Hace 17 años Steve Jobs caminó en el escenario de un centro de convenciones en San Francisco, templo de la tecnología donde el mensaje del fundador de Apple era uno de los momentos más esperados. Al estilo del líder de un culto dijo que había esperado el momento durante dos años y medio y enfatizó un hecho histórico del cual él era protagonista: «De vez en cuando, surge un producto revolucionario, que lo cambia todo…». En aquella histórica intervención, fue develando el misterio de un nuevo lanzamiento mientras los fieles vitoreaban y aplaudían cada uno de los milagros que aquel invento era capaz de hacer. Nacía para el mundo un prodigioso artefacto, un asombro quizá similar a cuando el primer humano sobre el planeta percibió las llamas y el calor del fuego.
Las grandes mentes suelen decir cosas que para su época parecen carentes de sentido, lejanas o ficticias. Fue en 1971 cuando el economista y politólogo Herbert A. Simon escribió: «En un mundo rico en información, la riqueza de información significa una escasez de otra cosa: la escasez de lo que sea que la información consuma. La información que consume es bastante obvia: consume la atención de sus destinatarios. Por lo tanto, una gran cantidad de información crea una pobreza de atención y la necesidad de asignar esa atención eficientemente entre la abundancia de fuentes de información que podrían consumirla». Simon no vivió lo suficiente para evidenciar que el teléfono inteligente nos daría una feroz batalla por capturar nuestra atención, usando notificaciones y algoritmos para mantenernos enganchados.
La parte adversa de este fabuloso invento es que puede llegar a fragmentar la atención y a afectar nuestra capacidad de concentración y convivencia, generando estrés, ansiedad y dependencia. No sólo hemos perdido la habilidad de memorizar teléfonos (tema inútil toda vez que el aparato lo recuerda por ti), hay otros casos extremos: el conductor de un vehículo decide orillarse del camino cuando el navegador interrumpe su función, alguien más se queda sin comer luego de que la aplicación no responde.

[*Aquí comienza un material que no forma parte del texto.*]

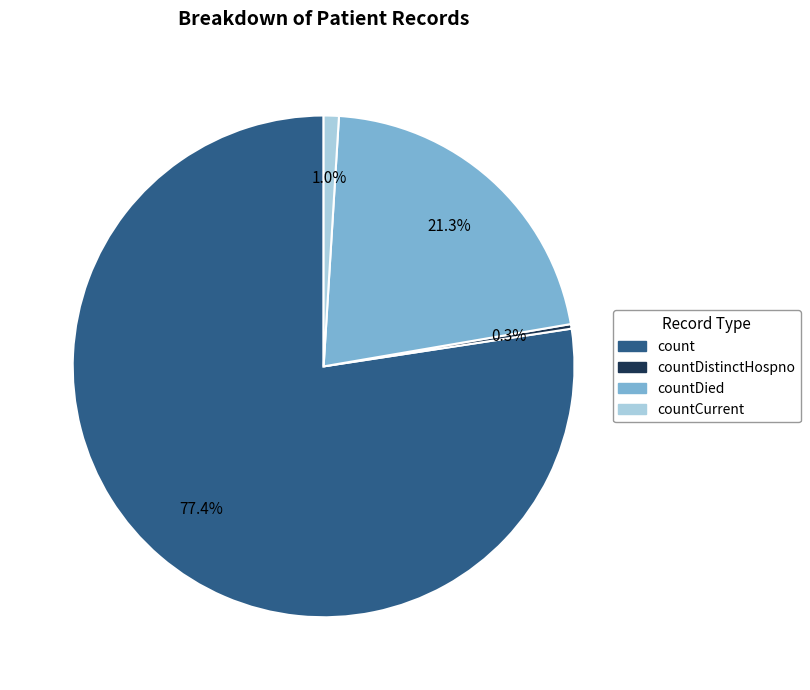

Is there a majority slice in this chart?

Yes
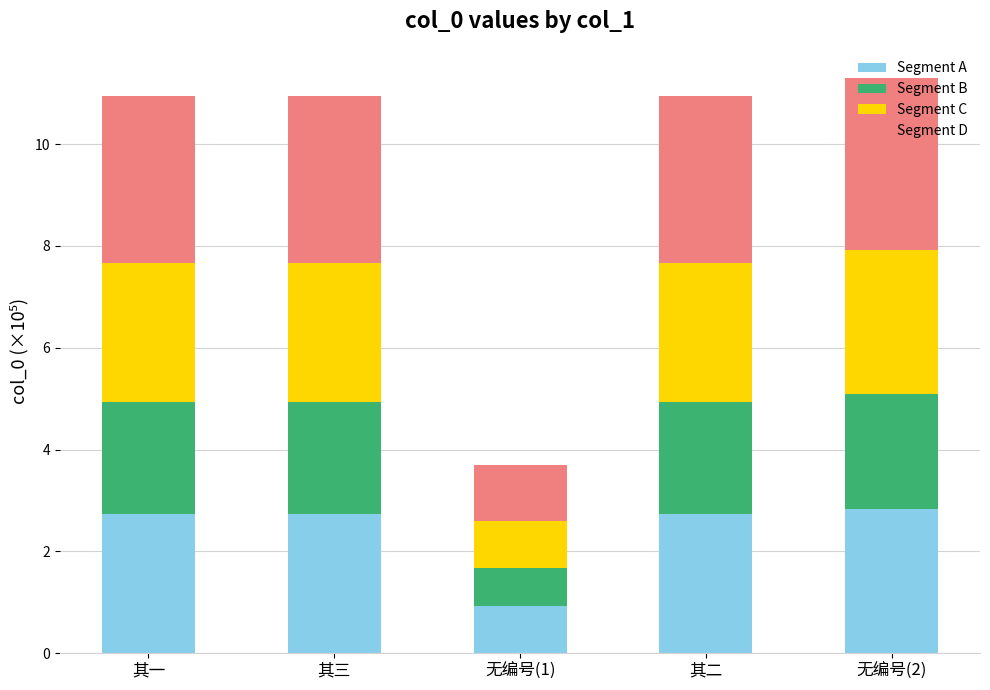

What is the maximum value for Segment A?

2.8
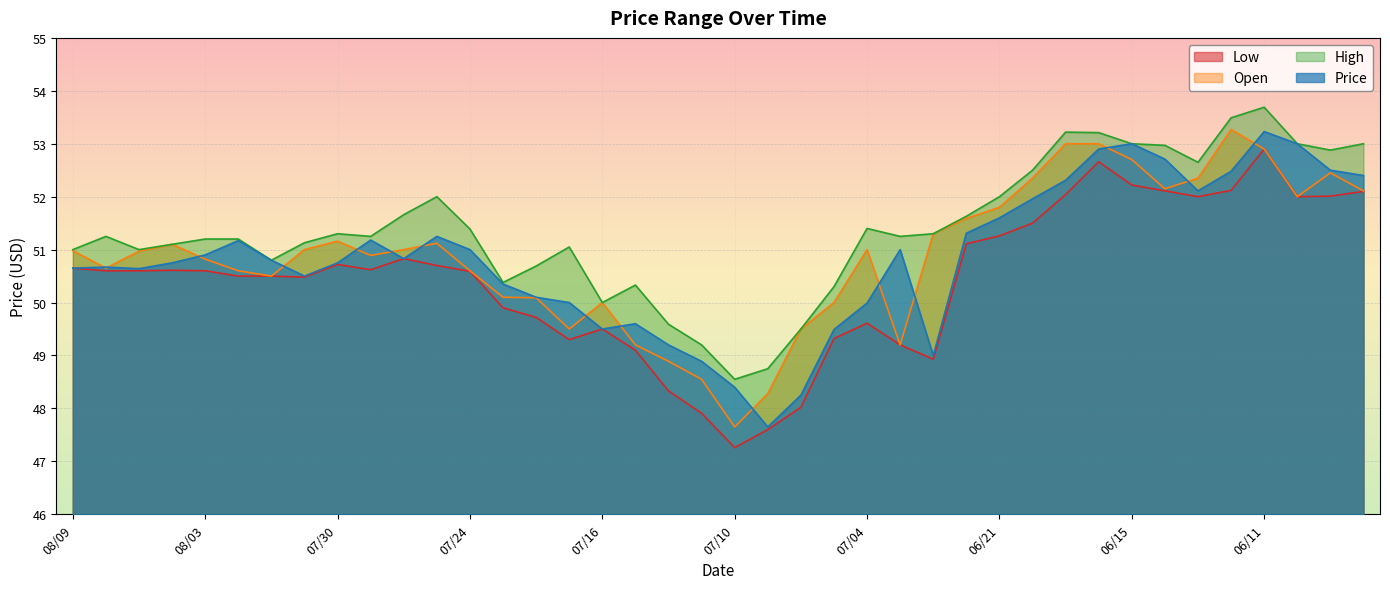

Between 08/02 and 07/11, which is larger?

08/02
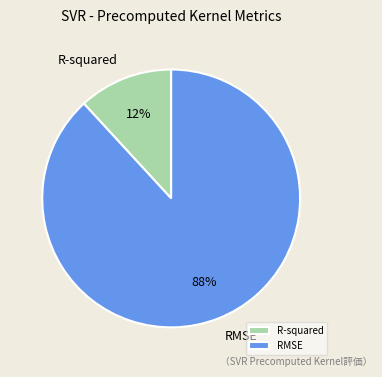

Which slice represents more than half of the pie?

RMSE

Los personajes de Bradbury terminaron en soledad y perdieron habilidades sociales, una especie de isla emocional. «Zombies digitales», les ha llamado la socióloga Sherry Turkle en su libro Solos juntos, que normaliza la soledad y la conexión superficial, una especie de «proximidad distante» en la que estamos metidos cada vez que tomamos el teléfono, o sería mejor decir, cada vez que el teléfono nos toma a nosotros y genera más oxímoros: conexión solitaria, información desinformada, avance retrógrado, comodidad estresante, privacidad pública, adicción liberadora. Encima llega la inteligencia artificial. El maridaje suena alucinante. El reto también. Hagamos cosas que nos recuerden lo que significa ser humanos, como escuchar música.